An employee of ours set up his gmail account to send emails as employee@ourcompany.com, which was fine, but now he has left the company and we have disabled his company account.

He is still able to send emails from his gmail account that appear to the recipient as from ourcompany.com. Is there any way I can block this?


Nope, that is not possible. You can use whatever you want in the "From:" header, you could maybe ask google to remove it from his account (you need to confirm your From address in gmail the first time). But there is nothing that stops him from using his old from-address in his desktop-client.

You could setup SPF records to tell remote mail servers that use it that it's not a legit mail.

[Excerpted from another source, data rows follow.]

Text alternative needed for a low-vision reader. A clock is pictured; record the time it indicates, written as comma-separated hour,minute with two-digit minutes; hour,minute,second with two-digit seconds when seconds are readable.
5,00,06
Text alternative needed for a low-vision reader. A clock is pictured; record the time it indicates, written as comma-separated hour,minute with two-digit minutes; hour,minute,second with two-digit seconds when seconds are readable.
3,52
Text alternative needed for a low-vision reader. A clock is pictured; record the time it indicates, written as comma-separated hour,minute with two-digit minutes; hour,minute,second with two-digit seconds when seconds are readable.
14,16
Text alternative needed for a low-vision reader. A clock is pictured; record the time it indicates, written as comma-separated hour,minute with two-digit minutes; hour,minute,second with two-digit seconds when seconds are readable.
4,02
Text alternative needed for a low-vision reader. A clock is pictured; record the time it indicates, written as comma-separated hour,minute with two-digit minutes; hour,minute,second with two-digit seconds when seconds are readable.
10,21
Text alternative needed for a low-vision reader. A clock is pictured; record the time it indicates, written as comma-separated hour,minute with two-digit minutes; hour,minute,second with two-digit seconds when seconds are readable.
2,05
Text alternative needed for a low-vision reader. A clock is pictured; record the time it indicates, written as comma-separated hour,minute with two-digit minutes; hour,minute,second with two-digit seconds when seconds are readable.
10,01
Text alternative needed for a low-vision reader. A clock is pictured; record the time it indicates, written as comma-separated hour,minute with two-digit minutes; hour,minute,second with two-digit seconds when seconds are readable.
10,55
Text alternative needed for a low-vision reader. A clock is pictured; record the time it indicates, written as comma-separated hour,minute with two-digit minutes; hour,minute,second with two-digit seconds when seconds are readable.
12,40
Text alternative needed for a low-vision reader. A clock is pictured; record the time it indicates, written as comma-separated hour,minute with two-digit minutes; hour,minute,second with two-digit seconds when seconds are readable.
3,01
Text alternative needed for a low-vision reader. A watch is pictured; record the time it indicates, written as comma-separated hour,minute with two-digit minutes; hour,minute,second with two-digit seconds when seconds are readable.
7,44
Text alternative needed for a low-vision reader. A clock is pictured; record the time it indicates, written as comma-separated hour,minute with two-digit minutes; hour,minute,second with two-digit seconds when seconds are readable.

  • +1 You could also set up DKIM, but without other mail servers using it, it's pretty much a best effort thing. – David Pashley Sep 29 '09 at 9:07
  • Note that SPF isn't a fool-proof solution, I think it's more widespread than DKIM but still relies on the recipient server checking the DNS for the sender's domain. – JamesHannah Sep 29 '09 at 11:49
  • Very true and I think that the "..to tell remote mail servers that use it.." part covers that :) – rkthkr Sep 29 '09 at 12:49

Is it out of the question to just contact the guy and ask him to change it?


You'll need to find some way to revoke the verification required for him to send emails like that, which would have been part of the initial configuration he did :


At the very least, you need to get him to remove the option from his account which hopefully would mean he couldn't re-verify it. If you can't manage this, then you'll probably have to contact Google. I'm sure this situation occurs fairly regularly.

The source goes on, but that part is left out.